The numbers are alarming, with zoonotic malaria cases ranging from 1,813 to 4,214 between 2012 and 2022, a steady increase from 509 cases reported in 2010.

Contrary to popular belief, climate change is not a major concern in Sarawak or Southeast Asia.

Instead, zoonotic malaria, caused by large numbers of monkeys infected with Plasmodium knowlesi and other malaria parasites, poses the greatest threat.

Efforts to control zoonotic malaria are further complicated by recent discoveries revealing the presence of six other species of malaria parasites found in monkeys that can infect humans.

While children in Africa and countries where malaria is highly endemic are more susceptible to severe malaria and its deadly effects, zoonotic malaria infections in Sarawak are primarily among adults engaged in forest-related activities. High risk.

Anopheles mosquitoes, which transmit monkey malaria, bite primarily in the evening and at night, increasing the vulnerability of adults involved in activities in and around forests.

Dr. Balbir and his team have made important discoveries that highlight knowles malaria as a prevalent, and potentially deadly, zoonotic disease in Southeast Asia.

However, in this alarming situation, Dr. Balbir highlights the precautions that the public can take to avoid contracting malaria.

To avoid being bitten by the Aedes mosquito, which is found in rural areas rather than urban environments, personal protection measures such as wearing mosquito repellent spray, long-sleeved shirts, and pants are recommended.

However, these precautions may not be practical when venturing into forests or forest fringes.

Additionally, it is recommended to take anti-malarial drugs before engaging in activities such as trekking, hunting, logging, and farming in jungle areas, but this is cost-effective and impractical for many people. There is a possibility.

Malaria is a treatable disease, but early detection is important to prevent serious consequences.

Dr. Balbir emphasizes the importance of informing doctors, especially in urban areas, about travel to rural areas so that malaria can be considered during diagnosis.
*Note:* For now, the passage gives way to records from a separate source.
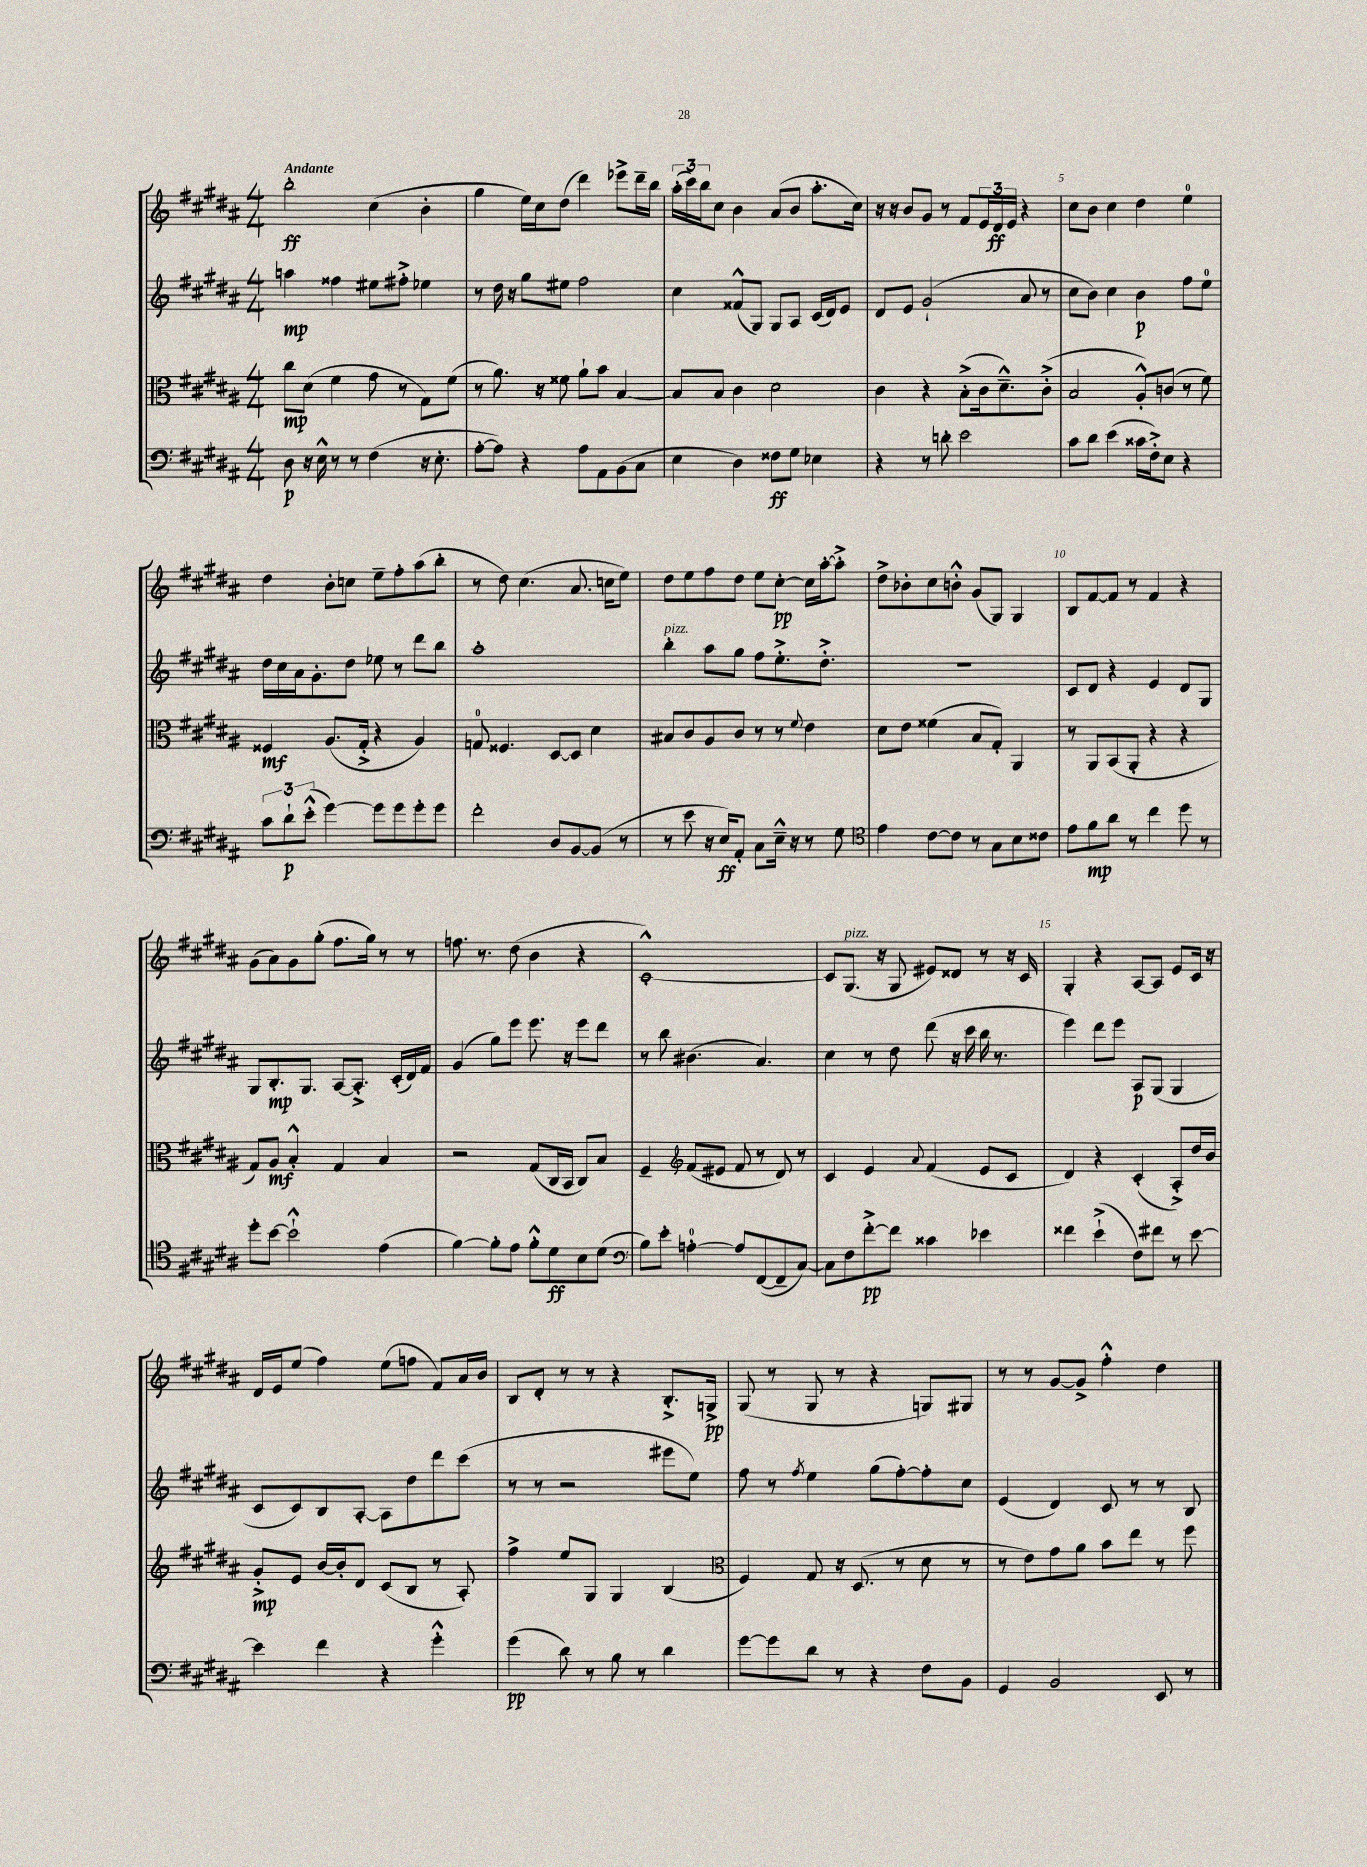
<<
\new StaffGroup <<
\new Staff = "s0" {
    \clef treble \key b \major \numericTimeSignature \time 4/4 \tempo "Andante"
    b''2-.\ff cis''4( b'4-. |
    gis''4 e''16) cis''16 dis''8( dis'''4) ees'''8-> dis'''16-- b''16 |
    \tuplet 3/2 { ais''16-.( cis'''16) b''16 } cis''8 b'4 ais'8( b'8 ais''8.-. cis''16) |
    r16 r16 b'8 gis'8 r8 fis'8 \tuplet 3/2 { e'16 dis'16\ff e'16 } r4 |
    cis''8 b'8 cis''4 dis''4 e''4-0 |
    dis''4 b'8-. c''8 e''8-- fis''8-. ais''8( b''8-. |
    r8 dis''8) cis''4.( ais'8. c''16 e''8) |
    dis''8 e''8 fis''8 dis''8 e''8 cis''8~-.\pp cis''16 ais''16~-. ais''8-.-> |
    dis''8-> bes'8-. cis''8 b'8-.-^ gis'8( gis8) gis4 |
    b8 fis'8~ fis'8 r8 fis'4 r4 |
    gis'8( ais'8) gis'8 gis''8-.( fis''8. gis''16) r8 r8 |
    f''8. r8. dis''8( b'4 r4 |
    cis'1~-.-^) |
    cis'8 gis8.^\markup { \italic "pizz." }( r16 gis8 eis'8) disis'8 r8 r16 cis'16 |
    gis4-. r4 ais8~ ais8 e'8 cis'16 r16 |
    dis'16 e'16 e''8( fis''4) e''8( f''8 fis'8) ais'16 b'16 |
    b8 dis'8-. r8 r8 r4 b8.-.-> g16->\pp |
    gis8( r8 gis8 r8 r4 g8) gis8 |
    r8 r8 gis'8~ gis'8-> fis''4-.-^ dis''4 \bar "|." |
}
\new Staff = "s1" {
    \clef treble \key b \major \numericTimeSignature \time 4/4
    a''4\mp fisis''4 eis''8 fis''8-.-> ees''4 |
    r8 dis''16 r16 gis''8 eis''8 fis''2 |
    cis''4 fisis'8-^( gis8) gis8 ais8 cis'16( dis'16) e'8 |
    dis'8 e'8 gis'2-!( ais'8 r8 |
    cis''8 b'8) cis''4 b'4\p fis''8 e''8-0 |
    dis''16 cis''16 ais'16 gis'8.-. dis''8 ees''8 r8 dis'''8 b''8 |
    ais''1-. |
    b''4-.^\markup { \italic "pizz." } ais''8 gis''8 fis''8 e''8.-.-> dis''8.-.-> |
    R1 |
    cis'8 dis'8 r4 e'4 dis'8 gis8 |
    gis8 b8.-.\mp gis8. ais8~ ais8.-.-> cis'16-.( dis'16) fis'16 |
    gis'4( gis''8) e'''8 e'''8. r16 e'''8 dis'''8 |
    r8 b''8 bis'4.( ais'4.) |
    cis''4 r8 dis''8 dis'''8( r16 cis'''16 b''16 r8. |
    e'''4) dis'''8 e'''8 ais8\p gis8( gis4 |
    cis'8 cis'8) b8 ais8~-. ais8 dis''8 dis'''8 cis'''8( |
    r8 r8 r2 eis'''8 e''8) |
    fis''8 r8 \acciaccatura { fis''8 } e''4 gis''8( fis''8~-.) fis''8-. cis''8 |
    e'4( dis'4) cis'8 r8 r8 b8 \bar "|." |
}
\new Staff = "s2" {
    \clef alto \key b \major \numericTimeSignature \time 4/4
    cis''8\mp dis'8( fis'4 gis'8 r8 gis8) fis'8( |
    r8 ais'8.) r16 fisis'8 ais'8-! b'8 b4~ |
    b8 b8 cis'4 dis'2 |
    cis'4 r4 b8-.->( cis'16 dis'8.---^) cis'8-.->( |
    b2 ais8-.-^) c'8( r8 fis'8) |
    fisis4\mf ais8.( gis16-.-> r4 ais4) |
    g8-0 fisis4. dis8~ dis8 dis'4 |
    bis8 cis'8 ais8 cis'8 r8 r8 \appoggiatura { fis'8 } e'4 |
    dis'8 e'8 fisis'4( b8 gis8-.) ais,4 |
    r8 ais,8 b,8( ais,8-. r4 r4 |
    gis8) ais8\mf b4-.-^ gis4 b4 |
    r2 gis8( cis16 b,16 cis8) b8 |
    fis4-- \clef treble fis'8( eis'8 fis'8 r8 dis'8) r8 |
    cis'4 e'4 \appoggiatura { ais'8 } fis'4( e'8 cis'8 |
    dis'4) r4 cis'4-.( ais8-.->) dis''16 b'16 |
    gis'8-.->\mp e'8 b'16~ b'16-. dis'8 cis'8( b8 r8 ais8-.) |
    fis''4-> e''8 gis8 gis4 b4( |
    \clef alto fis4) gis8 r16 dis8.( r8 dis'8 r8 |
    r8 e'8) gis'8 ais'8 b'8 e''8 r8 fis''8 \bar "|." |
}
\new Staff = "s3" {
    \clef bass \key b \major \numericTimeSignature \time 4/4
    dis8\p r16 e16-^ r8 r8 fis4( r16 e8.-. |
    ais8~-. ais8) r4 ais8 ais,8 b,8( cis8 |
    e4 dis4) fisis8\ff gis8 ees4 |
    r4 r8 d'8-. e'2 |
    cis'8 dis'8 e'4( cisis'16 fis16-.->) e8 r4 |
    \tuplet 3/2 { cis'8 dis'8-!\p e'8-.-^( } gis'4~) gis'8 gis'8 gis'8-. gis'8 |
    fis'2-. dis8 b,8~ b,8( r8 |
    r8 e'8 r16 e16\ff) ais,8-. cis8 e16---^ r16 r8 gis8 |
    \clef tenor e'4 cis'8~ cis'8 r8 gis8 b8 cisis'8 |
    e'8 fis'8\mp ais'8 r8 cis''4 dis''8 r8 |
    dis''8-. b'8~ b'2-!-^ e'4( |
    fis'4~) fis'8-. e'8 fis'8-.-^ dis'8\ff b8 dis'8( |
    \clef bass b8) e'8-. a4-0~-. a8 fis,8~( fis,8-- cis8~) |
    cis8 fis8 fis'8~-.->\pp fis'8 cisis'4 ees'4 |
    fisis'4 e'4-!->( fis8) fis'8 r8 e'8~ |
    e'4 fis'4 r4 gis'4-.-^ |
    gis'4\pp( dis'8) r8 b8 r8 dis'4 |
    gis'8~ gis'8 dis'8 r8 r4 fis8 b,8 |
    gis,4 b,2 e,8 r8 \bar "|." |
}
>>
>>
\layout { \context { \Score \override BarNumber.break-visibility = ##(#f #t #t) barNumberVisibility = #(every-nth-bar-number-visible 5) } }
Failure to test for malaria due to misdiagnosis, such as believing it is dengue fever, can have serious consequences.

The World Health Organization (WHO)’s Global Malaria Report 2022 reports that there were 247 million cases of malaria worldwide and 625,000 deaths in 2021.

Dr Balbir’s extensive research on Nowursi malaria is internationally recognized and has been featured by media outlets including Reuters, BBC, Bloomberg, Nature, ProMed, NDMT News and the Australian Broadcasting Corporation.

His contributions have been recognized nationally, including being elected a Fellow of the Malaysian Academy of Sciences, recognized as one of Malaysia’s Top Research Scientists in 2012, and receiving the prestigious Merdeka Award for his pioneering research on Naurusi malaria. He has received many accolades such as receiving awards.

Additionally, he was a member of the Lancet Commission on Malaria Elimination and an advisor to the WHO on the zoonotic disease malaria.

In conclusion, cases of zoonotic malaria continue to increase in Sarawak and Malaysia, and the focus is shifting from human-to-human transmission by mosquitoes to the transmission of malaria parasites in monkeys.

Efforts to control the zoonotic disease malaria face major challenges due to the presence of multiple Plasmodium species in monkeys. Public awareness, personal protective measures, early detection, and appropriate treatment remain critical to combating this emerging threat to public health.